Author: mdoering@gbif.org
Comment: where do those ids come from? 6103443 at least doesn't exist in the database, so its correct to see a 404
Created: 2012-07-30 17:02:08.395
Updated: 2012-07-30 17:02:08.395


Author: bko@gbif.org
Created: 2012-07-30 17:38:20.063
Updated: 2012-07-30 17:38:20.063
        
I guess it's because the id I got from taxon_concept table was outdated. I made a dump to my local machine to test run the process and it's very likely during this few weeks the checklist bank index has been updated.
I am soon using the latest version of index to run the country checklist generation. If similar issue appeared, probably it's easier to trace the reason.


Author: bko@gbif.org
Created: 2012-07-31 10:50:54.28
Updated: 2012-07-31 10:50:54.28
        
Now some nub_concept_id from occurrence_record on the portal (mogo) database also pointing to non-existing record.

5860113
5854394
6103443
6009701
3393241
2221533
2565937
3243420
6091219
6086304
6094233


Author: mdoering@gbif.org
Created: 2012-07-31 11:42:17.393
Updated: 2012-07-31 11:42:17.393
        
Apparently portal_rollover is the current live portal db which should be in sync with the current checklistbank. "portal" is the previous one and *might* contain dead ids.

At least the first of the dead ids above are artificially created autonyms for infraspecific synonyms or undetermined species causing interpreteation trouble. These shouldn't have existed and the latest nub algorithm correctly doesnt create those anymore. For example:

db: portal
taxon_id / occ_id
5860113 / 331972069   INTERPRETED: Rhipicephalus evertsi evertsi  RAW:Rhipicephalus evertsi evertsi
5854394 / 459876216   INTERPRETED: Spionida [species] RAW:Spionida sp.
6103443 / 40571737    INTERPRETED: Squamata [species] RAW:Squamata indet.


db: portal_rollover
The taxon ids dont exist anymore as you say, query for the above occurrence ids gives this which looks much cleaner as it binds the indeterminded occurrences to the higher taxon and doesnt create a non existing species record:
taxon_id / occ_id
4900917 / 331972069   INTERPRETED: Rhipicephalus evertsi  RAW:Rhipicephalus evertsi evertsi
474     / 459876216   INTERPRETED: Spionida [order] RAW:Spionida sp.
715     / 40571737    INTERPRETED: Squamata [order] RAW:Squamata indet.


Author: bko@gbif.org
Comment: I see.

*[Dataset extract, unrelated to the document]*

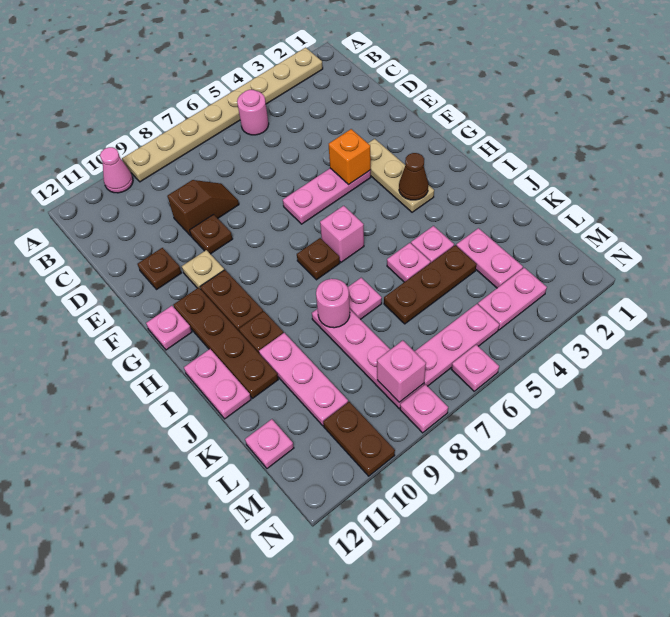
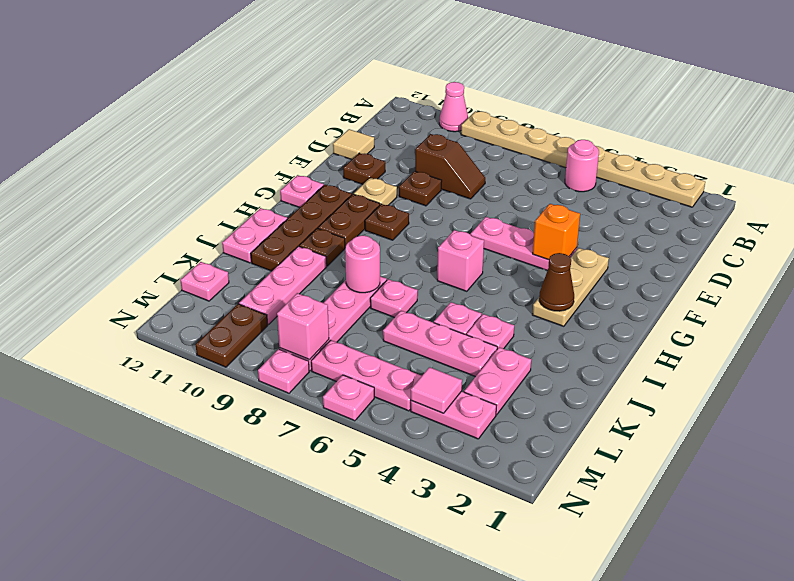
none -> tan 1x1 tile [333,129,374,160]
brown 1x1 plate [297,238,340,280] -> brown 1x1 plate moved to [365,204,409,240]
brown 1x3 plate [384,245,477,324] -> pink 1x3 plate [383,311,497,377]
none -> pink 1x1 tile [411,367,462,413]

Perhaps I should try to construct the parent_child file according to portal_rollover.
Created: 2012-07-31 11:48:35.052
Updated: 2012-07-31 11:48:35.052


Author: mdoering@gbif.org
Comment: For now yes. We switch between those 2 dbs every time we do a rollover, so your script also needs to follow those switches I am afraid if it wants to be correct.
Created: 2012-07-31 11:53:39.367
Updated: 2012-07-31 11:53:39.367


Author: bko@gbif.org
Comment: Is there any setting stored somewhere that can be accessed by the script, so the script would know whether to use 'portal' or 'portal_rollover'?
Created: 2012-07-31 11:58:12.488
Updated: 2012-07-31 11:58:12.488


Author: mdoering@gbif.org
Comment: I think there is a note sticked to the wall next to Andreas, but thats it :)
Created: 2012-07-31 12:04:05.752
Updated: 2012-07-31 12:04:05.752


Author: bko@gbif.org
Created: 2012-07-31 12:08:19.454
Updated: 2012-07-31 12:08:19.454
        
okay... so to automate that I'll probably need a webcam...
I'll figure out. ;)


Author: trobertson@gbif.org
Created: 2012-07-31 12:10:57.208
Updated: 2012-07-31 12:10:57.208
        
It depends what you are trying to do Burke.
If you are looking for the transient databases, used during rollover, then mogo:portal represents the last index, mogo:rollover_portal represents the new one.  Rancor:portal and Krayt:portal will represent the live web app and harvesting databases but they swap on each rollover.


Author: bko@gbif.org
Created: 2012-07-31 13:26:16.297
Updated: 2012-07-31 13:26:16.297
        
I think for now it's good to know, thanks Tim! I can imagine the script will need to access the latest index only when it's required that the exported nub_concept_id are persistent and the exportation will be used for synchronisation purposes, or for example, to link to live data portal species pages. The first part is quite challenging. And there are other parts to be considered in the workflow.

So from my end, at this  I'll just test if the script works okay with both portal and portal_rollover.